→ Requirement: Report how many lines in the records below contain the word "histopathology". Give only the number.

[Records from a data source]
══════

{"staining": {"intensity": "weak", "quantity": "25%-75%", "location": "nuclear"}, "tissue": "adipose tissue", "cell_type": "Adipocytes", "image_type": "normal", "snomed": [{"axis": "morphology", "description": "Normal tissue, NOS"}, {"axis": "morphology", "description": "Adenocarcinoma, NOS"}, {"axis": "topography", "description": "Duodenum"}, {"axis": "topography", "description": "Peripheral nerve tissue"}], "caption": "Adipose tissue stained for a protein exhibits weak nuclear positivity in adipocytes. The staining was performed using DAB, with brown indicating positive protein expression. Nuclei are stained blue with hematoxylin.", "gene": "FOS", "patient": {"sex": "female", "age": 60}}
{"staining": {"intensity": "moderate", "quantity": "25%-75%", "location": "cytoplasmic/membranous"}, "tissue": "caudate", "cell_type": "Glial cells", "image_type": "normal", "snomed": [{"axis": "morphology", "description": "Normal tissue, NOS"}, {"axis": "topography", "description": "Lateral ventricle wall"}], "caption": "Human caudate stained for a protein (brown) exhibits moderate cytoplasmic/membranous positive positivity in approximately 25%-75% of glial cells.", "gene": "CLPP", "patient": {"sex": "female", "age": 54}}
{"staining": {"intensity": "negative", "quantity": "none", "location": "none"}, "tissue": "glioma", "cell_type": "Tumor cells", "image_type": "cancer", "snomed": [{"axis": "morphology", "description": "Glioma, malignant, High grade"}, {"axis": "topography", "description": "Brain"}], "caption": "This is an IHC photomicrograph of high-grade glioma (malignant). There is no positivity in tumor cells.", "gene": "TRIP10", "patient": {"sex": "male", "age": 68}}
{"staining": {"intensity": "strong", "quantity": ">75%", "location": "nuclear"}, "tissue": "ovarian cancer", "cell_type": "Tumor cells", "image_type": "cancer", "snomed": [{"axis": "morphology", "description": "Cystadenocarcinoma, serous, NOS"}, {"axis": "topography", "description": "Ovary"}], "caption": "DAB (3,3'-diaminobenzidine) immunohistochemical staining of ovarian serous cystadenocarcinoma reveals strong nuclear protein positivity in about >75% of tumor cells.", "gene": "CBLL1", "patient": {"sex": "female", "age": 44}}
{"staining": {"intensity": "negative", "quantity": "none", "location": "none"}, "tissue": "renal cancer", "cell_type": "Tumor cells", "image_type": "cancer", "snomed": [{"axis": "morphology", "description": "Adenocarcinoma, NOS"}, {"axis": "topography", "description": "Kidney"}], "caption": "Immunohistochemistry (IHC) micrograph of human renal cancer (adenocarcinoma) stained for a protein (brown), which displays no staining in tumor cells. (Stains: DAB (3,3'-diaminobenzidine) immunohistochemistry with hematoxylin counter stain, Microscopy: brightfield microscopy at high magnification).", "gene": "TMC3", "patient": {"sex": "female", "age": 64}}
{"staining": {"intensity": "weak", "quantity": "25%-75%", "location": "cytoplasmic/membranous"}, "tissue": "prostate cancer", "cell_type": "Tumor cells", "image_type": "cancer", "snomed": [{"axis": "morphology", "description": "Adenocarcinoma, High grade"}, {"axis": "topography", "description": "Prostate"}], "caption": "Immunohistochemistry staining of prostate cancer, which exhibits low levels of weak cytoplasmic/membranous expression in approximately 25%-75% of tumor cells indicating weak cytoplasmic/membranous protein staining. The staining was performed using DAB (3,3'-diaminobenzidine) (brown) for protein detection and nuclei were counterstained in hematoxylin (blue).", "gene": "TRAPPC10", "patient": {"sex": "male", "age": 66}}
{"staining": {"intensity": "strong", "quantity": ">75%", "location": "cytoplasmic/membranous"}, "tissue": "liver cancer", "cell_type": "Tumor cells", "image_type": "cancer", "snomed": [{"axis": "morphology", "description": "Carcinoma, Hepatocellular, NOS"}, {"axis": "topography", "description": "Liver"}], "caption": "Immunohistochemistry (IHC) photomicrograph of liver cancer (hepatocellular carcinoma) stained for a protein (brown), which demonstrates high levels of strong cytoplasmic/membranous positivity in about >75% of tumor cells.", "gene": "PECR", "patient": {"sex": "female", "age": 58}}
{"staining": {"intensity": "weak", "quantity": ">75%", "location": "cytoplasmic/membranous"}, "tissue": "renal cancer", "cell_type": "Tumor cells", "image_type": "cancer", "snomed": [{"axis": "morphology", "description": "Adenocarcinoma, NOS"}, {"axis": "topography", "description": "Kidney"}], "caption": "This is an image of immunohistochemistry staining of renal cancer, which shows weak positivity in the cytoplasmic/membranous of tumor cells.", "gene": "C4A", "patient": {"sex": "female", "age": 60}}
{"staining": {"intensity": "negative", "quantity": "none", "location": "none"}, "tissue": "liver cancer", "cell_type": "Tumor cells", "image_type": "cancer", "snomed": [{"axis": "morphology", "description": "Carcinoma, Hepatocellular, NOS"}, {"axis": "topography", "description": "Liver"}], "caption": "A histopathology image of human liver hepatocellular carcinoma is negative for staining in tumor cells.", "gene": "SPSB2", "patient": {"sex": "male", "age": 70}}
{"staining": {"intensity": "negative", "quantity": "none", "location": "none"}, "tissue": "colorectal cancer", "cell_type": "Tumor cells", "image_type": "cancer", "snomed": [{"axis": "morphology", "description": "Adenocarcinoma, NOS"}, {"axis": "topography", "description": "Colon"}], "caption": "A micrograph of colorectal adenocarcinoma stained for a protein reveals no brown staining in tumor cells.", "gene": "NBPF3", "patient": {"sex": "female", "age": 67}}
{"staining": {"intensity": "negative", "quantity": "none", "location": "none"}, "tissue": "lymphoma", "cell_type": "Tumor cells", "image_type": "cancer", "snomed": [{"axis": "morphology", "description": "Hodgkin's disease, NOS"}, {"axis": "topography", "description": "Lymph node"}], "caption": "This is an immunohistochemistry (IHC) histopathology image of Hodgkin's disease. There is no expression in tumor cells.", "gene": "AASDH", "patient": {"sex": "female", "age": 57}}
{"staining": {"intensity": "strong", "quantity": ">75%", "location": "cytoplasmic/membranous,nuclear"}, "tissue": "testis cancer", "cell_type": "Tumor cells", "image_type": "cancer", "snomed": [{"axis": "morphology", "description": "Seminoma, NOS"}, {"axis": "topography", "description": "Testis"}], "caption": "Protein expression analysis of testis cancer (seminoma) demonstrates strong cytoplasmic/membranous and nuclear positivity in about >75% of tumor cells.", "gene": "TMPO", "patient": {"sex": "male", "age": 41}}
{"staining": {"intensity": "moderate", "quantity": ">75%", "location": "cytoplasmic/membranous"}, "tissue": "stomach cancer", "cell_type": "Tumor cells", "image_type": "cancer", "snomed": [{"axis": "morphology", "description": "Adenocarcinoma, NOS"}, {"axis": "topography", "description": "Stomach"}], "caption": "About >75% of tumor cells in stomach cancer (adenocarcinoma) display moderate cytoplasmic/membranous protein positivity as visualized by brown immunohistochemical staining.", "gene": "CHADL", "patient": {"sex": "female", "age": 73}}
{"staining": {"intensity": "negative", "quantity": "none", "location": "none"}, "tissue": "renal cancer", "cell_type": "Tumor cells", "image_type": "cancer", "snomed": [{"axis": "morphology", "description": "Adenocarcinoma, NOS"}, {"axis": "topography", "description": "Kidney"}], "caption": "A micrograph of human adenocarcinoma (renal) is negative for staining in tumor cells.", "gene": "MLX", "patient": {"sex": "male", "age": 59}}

══════

→ Task solution: 2